For more than two decades, Beth Macy reported from the front lines of the ballooning opioid crisis in southwestern and southside Virginia as a journalist for The Roanoke Times. From economically depressed rural factory towns to wealthy Roanoke suburbs, she bore witness to the stories of the people who became addicted, family caregivers and health care providers who were among the first impacted and the first to sound alarms about the growing epidemic.
Macy’s reporting and research culminated in her 2018 New York Times best-selling book, Dopesick: Dealers, Doctors, and the Drug Company that Addicted America. At a President’s Lecture Series talk at Longwood last week, she detailed how her experience telling these stories had transformed her from journalist to activist.
Dopesick is a national book about the opioid epidemic as I witnessed it landing over two decades, set in three communities in VirginiaBeth Macy, New York Times best-selling author Tweet This
“Dopesick is a national book about the opioid epidemic as I witnessed it landing over two decades, set in three communities in Virginia,” she told the large audience, which was a blend of students, faculty, staff and community members.
Macy described her book as a call for action—and the numbers she shared are staggering. Last year 68,000 people in the United States died as the result of a drug overdose, roughly half of which were from opioids. In the past 15 years, 300,000 Americans died due to overdose and another 300,000 are estimated to die in the next five years. She said the epidemic is currently predicted to plateau sometime around the year 2025.
“One estimate says that, with lost productivity, criminal justice and health care costs, lost wages and foster care, this crisis is costing us about a trillion dollars,” she said.
Through her reporting and based on scientific research, Macy has become an advocate for medication-assisted treatment (MAT), which combines behavioral therapy and medications to treat substance-use disorders. She said a common misconception associated with MAT is that it substitutes one drug for another. Instead, medications such as methadone, buprenorphine and naltrexone, when used to treat opioid dependence and addiction, relieve the withdrawal symptoms and psychological cravings that cause chemical imbalances in the body.
Macy said while the Centers for Disease Control and World Health Organization believe that MAT should be the gold standard of care, only 20 percent of those who are opioid addicted get MAT. One reason is that medications used in MAT for opioid treatment can only be dispensed through programs that are certified by the Substance Abuse and Mental Health Services Administration, although practitioners can apply for a waiver to practice opioid-dependency treatment with approved buprenorphine medications. During the question-and-answer period, one local health care provider said she was in the process of getting that waiver.
Macy argued that the opioid epidemic is festering and growing because it is taking advantage of longstanding fissures in American society and the stereotypes and stigma associated with drug use. There’s a fundamental difference between treating people with Opioid Use Disorder as a patient looking for medical care and treating them as hardened criminals, she told the roughly 250 people in attendance.

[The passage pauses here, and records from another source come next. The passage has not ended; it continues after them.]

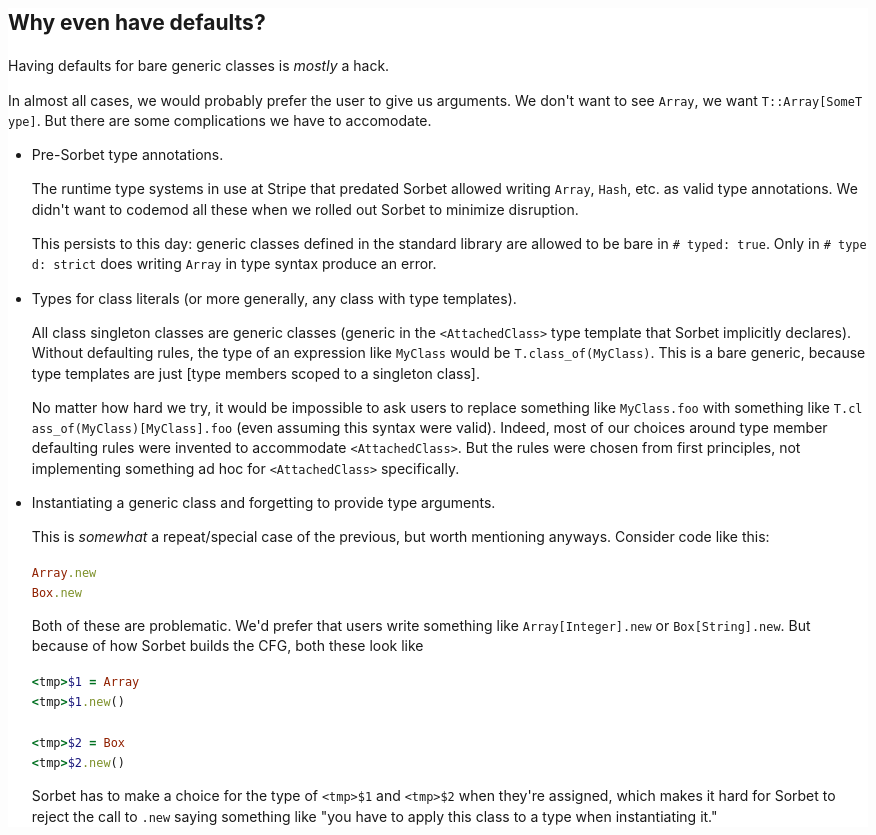 ## Why even have defaults?

Having defaults for bare generic classes is _mostly_ a hack.

In almost all cases, we would probably prefer the user to give us arguments. We
don't want to see `Array`, we want `T::Array[SomeType]`. But there are some
complications we have to accomodate.

- Pre-Sorbet type annotations.

  The runtime type systems in use at Stripe that predated Sorbet allowed writing
  `Array`, `Hash`, etc. as valid type annotations. We didn't want to codemod all
  these when we rolled out Sorbet to minimize disruption.

  This persists to this day: generic classes defined in the standard library are
  allowed to be bare in `# typed: true`. Only in `# typed: strict` does writing
  `Array` in type syntax produce an error.

- Types for class literals (or more generally, any class with type templates).

  All class singleton classes are generic classes (generic in the
  `<AttachedClass>` type template that Sorbet implicitly declares). Without
  defaulting rules, the type of an expression like `MyClass` would be
  `T.class_of(MyClass)`. This is a bare generic, because type templates are just
  [type members scoped to a singleton class].

  No matter how hard we try, it would be impossible to ask users to replace
  something like `MyClass.foo` with something like
  `T.class_of(MyClass)[MyClass].foo` (even assuming this syntax were valid).
  Indeed, most of our choices around type member defaulting rules were invented
  to accommodate `<AttachedClass>`. But the rules were chosen from first
  principles, not implementing something ad hoc for `<AttachedClass>`
  specifically.

- Instantiating a generic class and forgetting to provide type arguments.

  This is _somewhat_ a repeat/special case of the previous, but worth mentioning
  anyways. Consider code like this:

  ```ruby
  Array.new
  Box.new
  ```

  Both of these are problematic. We'd prefer that users write something like
  `Array[Integer].new` or `Box[String].new`. But because of how Sorbet builds
  the CFG, both these look like

  ```ruby
  <tmp>$1 = Array
  <tmp>$1.new()

  <tmp>$2 = Box
  <tmp>$2.new()
  ```

  Sorbet has to make a choice for the type of `<tmp>$1` and `<tmp>$2` when
  they're assigned, which makes it hard for Sorbet to reject the call to `.new`
  saying something like "you have to apply this class to a type when
  instantiating it."


[^substitute]: Sorbet doesn't actually use the term substitute here, it uses `alignBaseTypeArgs`, because OOP and inheritance are messy. But if your intuition is substitution, that's close enough for now.
[type members scoped to a singleton class]: https://sorbet.org/docs/generics#type_member--type_template
[^explicit-application]: This is another weird case. Most other languages would
[^final]: I say "final in practice" here because while you'll still be able to
[`unsafeComputeExternalType`]: https://github.com/sorbet/sorbet/blob/f47b4a5c61130bbd97695d4efa4287b0cd84a1f6/core/Symbols.cc#L128
[example in our generics docs]: https://sorbet.org/docs/generics#a-type_template-example
[175ce0f1]: https://github.com/sorbet/sorbet/commits/175ce0f1b7c910cc035aeccf2aec5907866178bb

“We have 2.6 million Americans addicted to opioids. And as story after story in my book showed me, just putting people in jail isn’t going to make the problem go away,” Macy said. “The moralism around drug use too often usurps the science.”

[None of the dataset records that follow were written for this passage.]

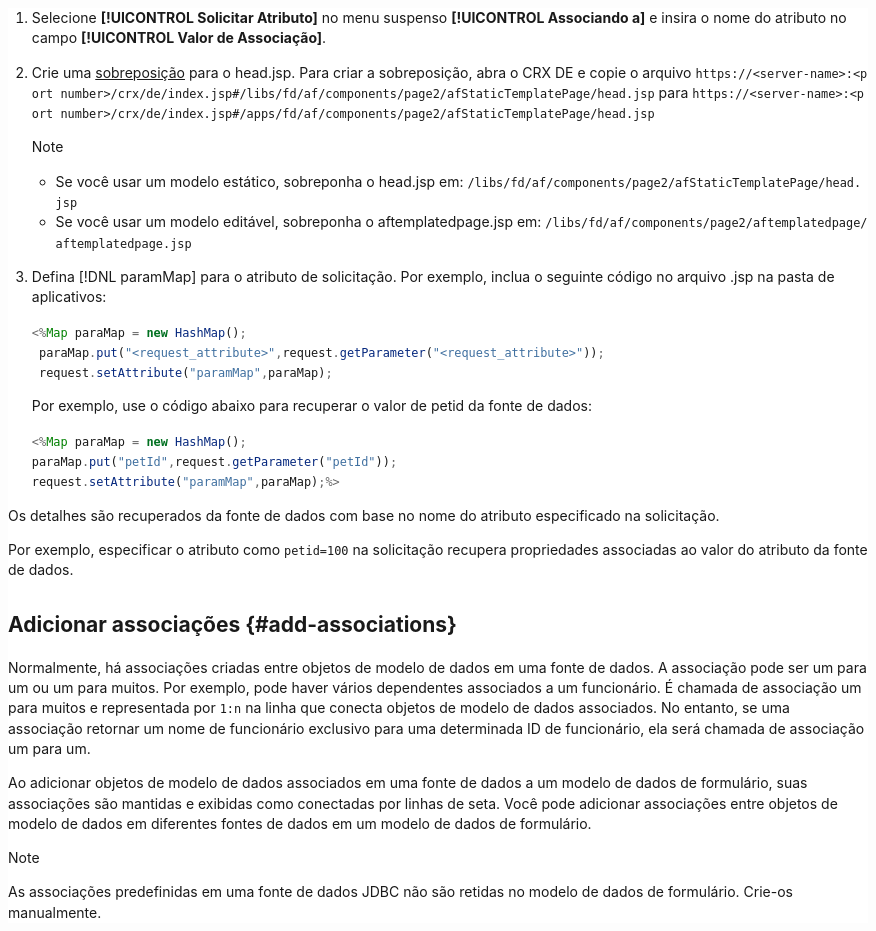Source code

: 1. Selecione **[!UICONTROL Solicitar Atributo]** no menu suspenso **[!UICONTROL Associando a]** e insira o nome do atributo no campo **[!UICONTROL Valor de Associação]**.

1. Crie uma [sobreposição](../../../help/sites-developing/overlays.md) para o head.jsp. Para criar a sobreposição, abra o CRX DE e copie o arquivo `https://<server-name>:<port number>/crx/de/index.jsp#/libs/fd/af/components/page2/afStaticTemplatePage/head.jsp` para `https://<server-name>:<port number>/crx/de/index.jsp#/apps/fd/af/components/page2/afStaticTemplatePage/head.jsp`

   >[!NOTE]
   >
   >* Se você usar um modelo estático, sobreponha o head.jsp em:
   >  `/libs/fd/af/components/page2/afStaticTemplatePage/head.jsp`
   >* Se você usar um modelo editável, sobreponha o aftemplatedpage.jsp em:
   >  `/libs/fd/af/components/page2/aftemplatedpage/aftemplatedpage.jsp`

1. Defina [!DNL paramMap] para o atributo de solicitação. Por exemplo, inclua o seguinte código no arquivo .jsp na pasta de aplicativos:

   ```javascript
   <%Map paraMap = new HashMap();
    paraMap.put("<request_attribute>",request.getParameter("<request_attribute>"));
    request.setAttribute("paramMap",paraMap);
   ```

   Por exemplo, use o código abaixo para recuperar o valor de petid da fonte de dados:


   ```javascript
   <%Map paraMap = new HashMap();
   paraMap.put("petId",request.getParameter("petId"));
   request.setAttribute("paramMap",paraMap);%>
   ```

Os detalhes são recuperados da fonte de dados com base no nome do atributo especificado na solicitação.

Por exemplo, especificar o atributo como `petid=100` na solicitação recupera propriedades associadas ao valor do atributo da fonte de dados.

## Adicionar associações {#add-associations}

Normalmente, há associações criadas entre objetos de modelo de dados em uma fonte de dados. A associação pode ser um para um ou um para muitos. Por exemplo, pode haver vários dependentes associados a um funcionário. É chamada de associação um para muitos e representada por `1:n` na linha que conecta objetos de modelo de dados associados. No entanto, se uma associação retornar um nome de funcionário exclusivo para uma determinada ID de funcionário, ela será chamada de associação um para um.

Ao adicionar objetos de modelo de dados associados em uma fonte de dados a um modelo de dados de formulário, suas associações são mantidas e exibidas como conectadas por linhas de seta. Você pode adicionar associações entre objetos de modelo de dados em diferentes fontes de dados em um modelo de dados de formulário.

>[!NOTE]
>
>As associações predefinidas em uma fonte de dados JDBC não são retidas no modelo de dados de formulário. Crie-os manualmente.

Macy is also the author of Truevine and Factory Man. Factory Man, which Macy often refers to as Part 1 of Dopesick, came out in 2014, just as the opioid epidemic was gaining national attention and setting off alarms due to record numbers of overdose deaths. Set in Martinsville, Virginia, where in 2015 more opioids were prescribed per capita than anywhere else in the country, Factory Man is the story of a furniture maker in Galax, Virginia, who sues a Chinese manufacturer in order to save his business.
Macy, who left The Roanoke Times in 2014, told the crowd assembled in the Soza Ballroom of Longwood’s Upchurch University Center that most journalists don’t view themselves as activists because their role is to report on facts and educate—not to advocate. But her thinking has changed now, she said, as she embraces her new role as activist.
“I go around and try to get people to change their thinking and to look at the research,” she said. “We need urgent care for the addicted.”
Her next book will focus on solutions to the opioid crisis and telling the stories of the innovators who are thinking outside the box and pushing back against societal norms when it comes to addressing the epidemic.
Some of the things that can help, Macy said, include expanding and improving drug courts and encouraging more people to get out of their silos and look at innovative solutions that fit their communities. One person can make a huge difference, she said, whether it’s by starting a needle-exchange program or seeking to open a methadone clinic.
Macy was introduced by Dr. Kevin Doyle, associate professor of counseling and coordinator of the counselor education program at Longwood. Doyle also oversees Longwood Recovers, Longwood’s collegiate recovery program. The program received a grant last year to help facilitate its growth and efforts to reach more students.
In closing, Doyle thanked the audience for attending and noted the “heaviness” of the topic. But, he said, it is the responsibility of institutions of higher learning to have these difficult discussions, to help facilitate better understanding of social problems and to reach for solutions.
“This drug, this epidemic, really spares no one,” Macy said.